If you go through some of the lawsuits being done regarding AI you will see that what they are arguing is not exclusive to AI art tools. For example, the lawsuit from Getty seems to just states that it should be considered illegal to "use the intellectual property of others - absent permission or consideration - to build a commercial offering of their own financial benefit".

That wording applies to human artists as well, not just AI. Did you use someone else's intellectual property to build a financial offering, such as artists on fiverr advertising that they will "draw X in the style of Disney"? Then you might be affected by the outcome of this lawsuit, even if you don't use AI art tools. Hell, does your drawings draw inspiration from Disney? Then you have most likely used Disney as "training data" for your own craft as well and it could therefore be argued that these rulings apply to you as well.

I understand that artists are mainly focused on AI tools, but since an AI tool in many ways functions like a human (see publicly available data and learns from it), these lawsuits could affect human artists too.

And like I said earlier, the small artists who are worried that big companies might use AI tools instead of recruiting them are completely missing the mark with these lawsuits, because the big companies will be able to afford to buy and train on their own datasets. Disney have no problem getting the legal right to train their future AI on whichever data they want. These lawsuits will only harm individuals and small companies by making it harder for them to match the AI capabilities of big companies.

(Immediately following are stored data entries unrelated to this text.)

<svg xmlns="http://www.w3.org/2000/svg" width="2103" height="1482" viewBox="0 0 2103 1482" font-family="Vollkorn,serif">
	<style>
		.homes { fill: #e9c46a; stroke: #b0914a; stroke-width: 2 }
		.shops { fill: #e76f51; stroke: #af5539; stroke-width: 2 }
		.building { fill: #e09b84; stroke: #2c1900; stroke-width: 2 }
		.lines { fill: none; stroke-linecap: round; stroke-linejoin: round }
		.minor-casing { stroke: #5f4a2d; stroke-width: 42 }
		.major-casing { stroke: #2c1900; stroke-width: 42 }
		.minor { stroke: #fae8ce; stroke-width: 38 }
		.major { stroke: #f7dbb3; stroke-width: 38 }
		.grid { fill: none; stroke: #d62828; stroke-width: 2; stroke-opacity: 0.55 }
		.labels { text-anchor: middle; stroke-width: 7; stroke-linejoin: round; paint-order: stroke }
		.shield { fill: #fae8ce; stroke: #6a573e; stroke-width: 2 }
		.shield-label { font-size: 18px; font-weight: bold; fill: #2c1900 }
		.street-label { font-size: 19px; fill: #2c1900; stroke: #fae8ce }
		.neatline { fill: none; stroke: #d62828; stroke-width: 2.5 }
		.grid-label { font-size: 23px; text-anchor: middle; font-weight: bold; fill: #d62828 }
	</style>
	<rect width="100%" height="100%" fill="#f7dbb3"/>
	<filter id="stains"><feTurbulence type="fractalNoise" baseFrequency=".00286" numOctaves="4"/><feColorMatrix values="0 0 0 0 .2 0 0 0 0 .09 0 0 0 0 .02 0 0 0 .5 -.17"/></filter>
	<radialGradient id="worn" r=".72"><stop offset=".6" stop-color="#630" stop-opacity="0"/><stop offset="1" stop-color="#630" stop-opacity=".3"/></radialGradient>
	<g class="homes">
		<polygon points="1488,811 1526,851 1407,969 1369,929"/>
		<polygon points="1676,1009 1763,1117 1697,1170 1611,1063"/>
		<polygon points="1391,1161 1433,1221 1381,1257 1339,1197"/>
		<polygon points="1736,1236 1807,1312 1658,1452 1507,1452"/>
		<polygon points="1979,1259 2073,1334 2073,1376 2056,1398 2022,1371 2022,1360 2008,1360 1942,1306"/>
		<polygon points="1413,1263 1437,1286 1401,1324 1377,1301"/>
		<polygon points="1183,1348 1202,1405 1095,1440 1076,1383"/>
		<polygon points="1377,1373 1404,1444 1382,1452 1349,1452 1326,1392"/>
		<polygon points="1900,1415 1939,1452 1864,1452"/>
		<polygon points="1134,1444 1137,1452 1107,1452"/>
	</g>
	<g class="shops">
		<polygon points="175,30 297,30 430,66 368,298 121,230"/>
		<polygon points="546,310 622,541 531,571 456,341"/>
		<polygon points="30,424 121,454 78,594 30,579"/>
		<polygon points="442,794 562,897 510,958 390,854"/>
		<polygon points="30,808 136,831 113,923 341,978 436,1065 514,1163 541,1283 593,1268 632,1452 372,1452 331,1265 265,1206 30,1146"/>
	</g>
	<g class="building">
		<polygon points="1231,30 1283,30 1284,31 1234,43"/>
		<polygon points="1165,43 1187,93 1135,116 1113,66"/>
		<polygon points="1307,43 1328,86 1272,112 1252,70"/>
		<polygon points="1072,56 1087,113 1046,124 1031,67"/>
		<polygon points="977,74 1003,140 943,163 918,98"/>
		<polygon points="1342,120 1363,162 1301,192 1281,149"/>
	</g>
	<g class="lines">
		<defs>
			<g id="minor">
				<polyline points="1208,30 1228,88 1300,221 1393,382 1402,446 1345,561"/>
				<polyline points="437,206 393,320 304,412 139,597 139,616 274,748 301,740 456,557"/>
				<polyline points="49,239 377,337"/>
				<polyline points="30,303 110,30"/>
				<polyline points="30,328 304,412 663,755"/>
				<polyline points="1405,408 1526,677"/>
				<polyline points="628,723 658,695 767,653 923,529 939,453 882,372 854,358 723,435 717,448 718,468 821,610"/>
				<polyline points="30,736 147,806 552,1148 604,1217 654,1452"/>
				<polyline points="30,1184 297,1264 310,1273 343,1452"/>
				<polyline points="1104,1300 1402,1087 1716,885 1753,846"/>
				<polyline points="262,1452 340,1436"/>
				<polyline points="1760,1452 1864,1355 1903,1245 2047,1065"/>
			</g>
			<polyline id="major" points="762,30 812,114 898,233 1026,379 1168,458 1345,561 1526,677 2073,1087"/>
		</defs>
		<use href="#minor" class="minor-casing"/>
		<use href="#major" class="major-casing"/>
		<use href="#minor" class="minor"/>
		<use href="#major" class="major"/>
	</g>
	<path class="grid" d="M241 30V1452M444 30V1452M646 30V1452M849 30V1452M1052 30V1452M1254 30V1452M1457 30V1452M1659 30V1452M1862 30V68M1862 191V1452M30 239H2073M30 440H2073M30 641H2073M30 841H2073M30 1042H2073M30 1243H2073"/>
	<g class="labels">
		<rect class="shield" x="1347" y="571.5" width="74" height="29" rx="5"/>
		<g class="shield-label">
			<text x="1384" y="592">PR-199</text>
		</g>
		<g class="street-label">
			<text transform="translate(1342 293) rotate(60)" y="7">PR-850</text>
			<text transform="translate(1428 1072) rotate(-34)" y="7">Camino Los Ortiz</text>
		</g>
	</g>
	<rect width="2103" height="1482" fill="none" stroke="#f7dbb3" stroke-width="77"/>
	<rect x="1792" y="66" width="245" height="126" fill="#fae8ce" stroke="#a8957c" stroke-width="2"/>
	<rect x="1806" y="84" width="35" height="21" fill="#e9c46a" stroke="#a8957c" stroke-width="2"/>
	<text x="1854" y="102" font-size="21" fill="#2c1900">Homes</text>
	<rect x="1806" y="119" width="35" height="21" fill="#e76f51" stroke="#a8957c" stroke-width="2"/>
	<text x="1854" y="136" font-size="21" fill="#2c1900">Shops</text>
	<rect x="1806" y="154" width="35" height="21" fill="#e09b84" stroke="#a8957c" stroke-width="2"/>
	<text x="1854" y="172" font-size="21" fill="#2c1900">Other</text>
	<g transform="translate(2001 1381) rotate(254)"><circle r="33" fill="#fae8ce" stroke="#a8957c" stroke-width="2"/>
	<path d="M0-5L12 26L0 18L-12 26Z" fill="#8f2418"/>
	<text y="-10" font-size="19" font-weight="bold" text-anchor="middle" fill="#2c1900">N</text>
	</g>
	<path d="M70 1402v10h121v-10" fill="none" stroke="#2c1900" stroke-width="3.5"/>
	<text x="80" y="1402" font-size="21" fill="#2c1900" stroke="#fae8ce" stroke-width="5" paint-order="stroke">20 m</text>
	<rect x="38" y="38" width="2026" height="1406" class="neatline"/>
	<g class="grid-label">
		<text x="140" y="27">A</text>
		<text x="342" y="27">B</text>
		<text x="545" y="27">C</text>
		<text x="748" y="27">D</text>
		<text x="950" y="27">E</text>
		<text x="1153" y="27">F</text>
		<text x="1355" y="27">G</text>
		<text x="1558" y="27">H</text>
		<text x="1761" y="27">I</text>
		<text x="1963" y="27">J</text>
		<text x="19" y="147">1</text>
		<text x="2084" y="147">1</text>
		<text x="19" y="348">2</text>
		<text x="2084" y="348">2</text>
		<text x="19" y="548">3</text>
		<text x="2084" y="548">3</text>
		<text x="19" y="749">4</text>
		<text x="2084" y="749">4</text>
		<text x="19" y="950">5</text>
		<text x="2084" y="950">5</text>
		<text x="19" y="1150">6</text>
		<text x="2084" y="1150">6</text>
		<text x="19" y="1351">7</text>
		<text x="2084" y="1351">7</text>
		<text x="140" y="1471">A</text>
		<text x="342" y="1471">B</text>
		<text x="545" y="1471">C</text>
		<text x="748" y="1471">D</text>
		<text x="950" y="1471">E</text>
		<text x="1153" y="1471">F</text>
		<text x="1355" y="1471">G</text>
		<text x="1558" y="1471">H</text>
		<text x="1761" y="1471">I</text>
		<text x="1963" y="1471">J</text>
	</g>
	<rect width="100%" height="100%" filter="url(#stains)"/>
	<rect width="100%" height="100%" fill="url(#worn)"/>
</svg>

It is my firm belief that these tools have to be as open and free to use by anyone as possible, in order to ensure that massive companies don't get an even bigger advantage over everyone else. At the end of the day, the big companies currently suing companies like StabilityAI are doing so for their own personal gains. Getty images don't want people to be able to generate their own "stock images" because that's their entire business. Disney doesn't want the average Joe to be able to recreate their characters and movies with ease. They want to keep that ability to themselves.

LAwLzaWU1A t1_j5p7pc7 wrote on January 24, 2023 at 4:41 PM

Reply to comment by natepriv22 in CNET's AI Journalist Appears to Have Committed Extensive Plagiarism by iingot

Making it illegal to use pictures for learning, even if publicly available, is exactly what the lawsuits are about, and a huge portion of people (mainly artists who have had their art used for learning) support this idea.

It's in my opinion very stupid, but that's what a lot of people are asking for without even realizing the consequences if such a system was put in place (not that it can be to begin with).

LAwLzaWU1A t1_j5nns9q wrote on January 24, 2023 at 7:42 AM

Reply to comment by Mgrecord in CNET's AI Journalist Appears to Have Committed Extensive Plagiarism by iingot

Also worth pointing out that it's done by an organization that represent companies like Disney.

My guess is that massive companies like Disney are very interested in setting precedence that if their pictures are used for learning, they deserve payment. They will have their own datasets to train their AI on anyway, so they will still be able to use it.

These types of lawsuits will only serve to harm individuals and small companies, while giving massive companies a big advantage.